Task prompt ▸ Output the lines of the records below exactly, beginning at their first line and ending at the line with "For every layout"; include no pictures.

Source records ▸
* * *

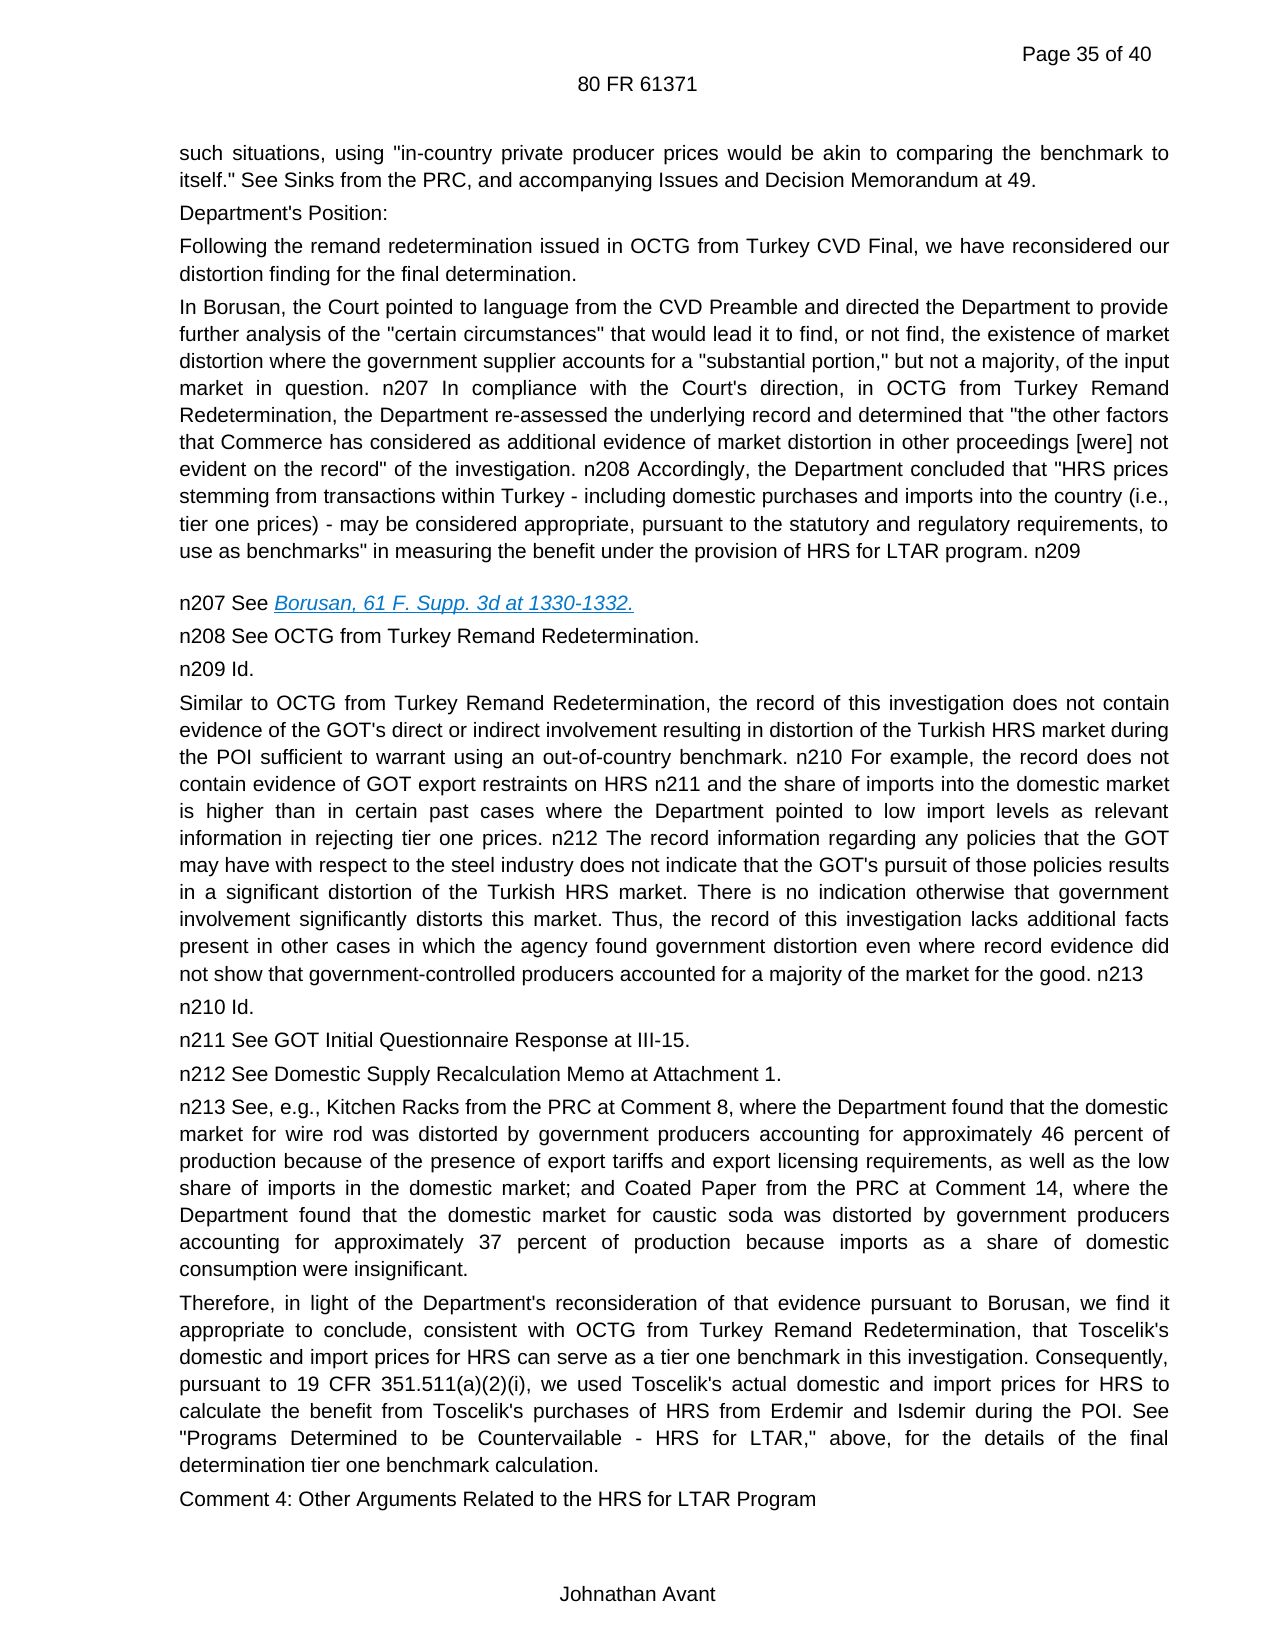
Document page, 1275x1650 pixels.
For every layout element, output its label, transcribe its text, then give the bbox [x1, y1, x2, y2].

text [179, 137, 1171, 192]
text n207 See Borusan, 61 F. Supp. 3d at 1330-1332. [179, 587, 1171, 614]
text Therefore, in light of the Department's reconsideration of that evidence pursuant to Borusan, we find it appropriate to conclude, consistent with OCTG from Turkey Remand Redetermination, that Toscelik's domestic and import prices for HRS can serve as a tier one benchmark in this investigation. Consequently, pursuant to 19 CFR 351.511(a)(2)(i), we used Toscelik's actual domestic and import prices for HRS to calculate the benefit from Toscelik's purchases of HRS from Erdemir and Isdemir during the POI. See "Programs Determined to be Countervailable - HRS for LTAR," above, for the details of the final determination tier one benchmark calculation. [179, 1287, 1171, 1477]
text n209 Id. [179, 654, 1171, 681]
text n212 See Domestic Supply Recalculation Memo at Attachment 1. [179, 1058, 1171, 1085]
text In Borusan, the Court pointed to language from the CVD Preamble and directed the Department to provide further analysis of the "certain circumstances" that would lead it to find, or not find, the existence of market distortion where the government supplier accounts for a "substantial portion," but not a majority, of the input market in question. n207 In compliance with the Court's direction, in OCTG from Turkey Remand Redetermination, the Department re-assessed the underlying record and determined that "the other factors that Commerce has considered as additional evidence of market distortion in other proceedings [were] not evident on the record" of the investigation. n208 Accordingly, the Department concluded that "HRS prices stemming from transactions within Turkey - including domestic purchases and imports into the country (i.e., tier one prices) - may be considered appropriate, pursuant to the statutory and regulatory requirements, to use as benchmarks" in measuring the benefit under the provision of HRS for LTAR program. n209 [179, 292, 1171, 562]
text n211 See GOT Initial Questionnaire Response at III-15. [179, 1025, 1171, 1052]
text n208 See OCTG from Turkey Remand Redetermination. [179, 621, 1171, 648]
text Similar to OCTG from Turkey Remand Redetermination, the record of this investigation does not contain evidence of the GOT's direct or indirect involvement resulting in distortion of the Turkish HRS market during the POI sufficient to warrant using an out-of-country benchmark. n210 For example, the record does not contain evidence of GOT export restraints on HRS n211 and the share of imports into the domestic market is higher than in certain past cases where the Department pointed to low import levels as relevant information in rejecting tier one prices. n212 The record information regarding any policies that the GOT may have with respect to the steel industry does not indicate that the GOT's pursuit of those policies results in a significant distortion of the Turkish HRS market. There is no indication otherwise that government involvement significantly distorts this market. Thus, the record of this investigation lacks additional facts present in other cases in which the agency found government distortion even where record evidence did not show that government-controlled producers accounted for a majority of the market for the good. n213 [179, 687, 1171, 985]
text n213 See, e.g., Kitchen Racks from the PRC at Comment 8, where the Department found that the domestic market for wire rod was distorted by government producers accounting for approximately 46 percent of production because of the presence of export tariffs and export licensing requirements, as well as the low share of imports in the domestic market; and Coated Paper from the PRC at Comment 14, where the Department found that the domestic market for caustic soda was distorted by government producers accounting for approximately 37 percent of production because imports as a share of domestic consumption were insignificant. [179, 1092, 1171, 1281]
text n210 Id. [179, 992, 1171, 1019]
text Department's Position: [179, 198, 1171, 225]
text Following the remand redetermination issued in OCTG from Turkey CVD Final, we have reconsidered our distortion finding for the final determination. [179, 231, 1171, 285]
text Comment 4: Other Arguments Related to the HRS for LTAR Program [179, 1483, 1171, 1510]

* * *

Result for this exercise ▸
Document page, 1275x1650 pixels.
For every layout element, output its label, transcribe its text, then give the bbox [x1, y1, x2, y2].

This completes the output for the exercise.